そして、盟友garsonくんから情報を得ていた「何が可笑しいの、愛と平和、信じること」が聴けたことも最高だったし、数日前に作詞したというディランのカヴァーはまさに今の為政者を揶揄する痛烈な歌だった。



■中川五郎 with ジンタらムータ
そして、やはり白眉は「リヤカー」と「大きな壁」だろう。

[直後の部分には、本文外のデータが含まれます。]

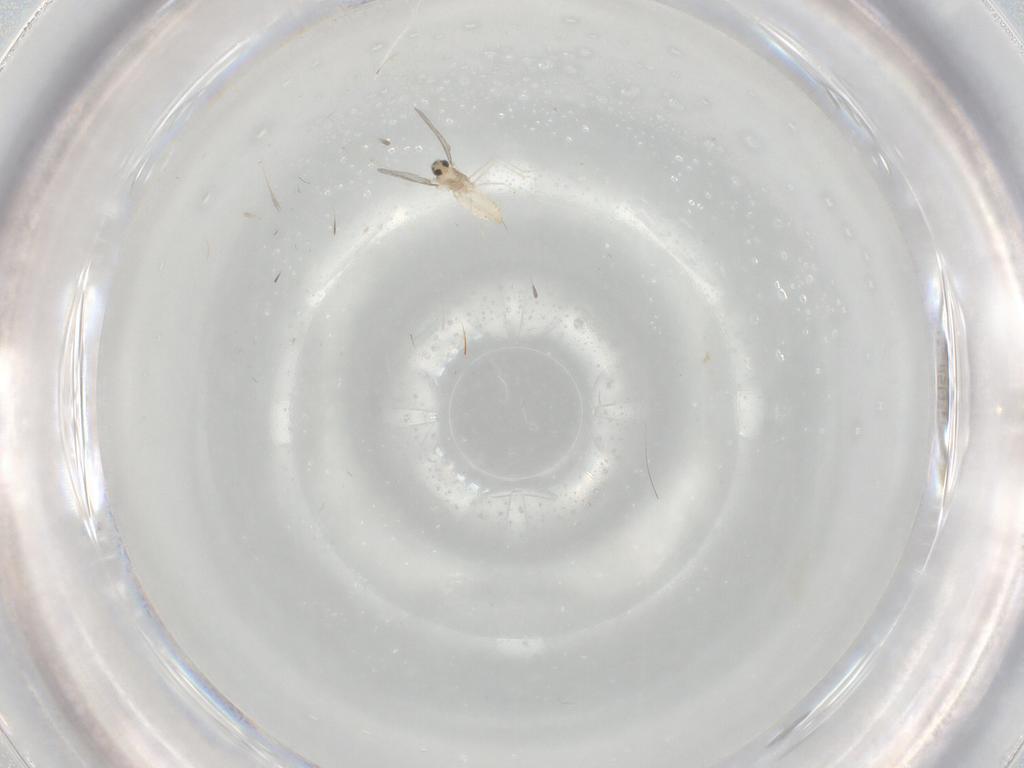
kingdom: Animalia
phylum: Arthropoda
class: Insecta
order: Diptera
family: Cecidomyiidae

五郎さんの詩がジンタらムータのクラリネット、チューバ、トロンボーン、チンドン太鼓の自由な音色と相まって、いつにも増して強いメッセージとして会場に溢れた。
何時だったか、五郎さんのライヴで、終演後「是非ともジンタらムータとコラボしてください」とお願いしたことがあったので、このコラボは夢が叶ったような思いだった。

01. 気付かないうちに
02. (What's So Funny 'Bout) Peace, Love, and Understanding
03. License to Kill
04. 西暦20X0年
05. 一台のリヤカーが立ち向かう
06. 大きな壁が崩れる/We Shall Overcome 2012

ラヴ・ソングとともに、ずっと抵抗の歌を歌い続けてきた五郎さん。今改めて抵抗の歌を歌わなくてはならない状況に複雑な気持ちだろう。しかし、しなやかで力強いプロテスト・ソングは多くの人々の心の中で共鳴し、それが大きな力となる。次回はさらに大きな会場でより多くの人に感じて欲しいと思う。

¡El pueblo unido, jamás será vencido!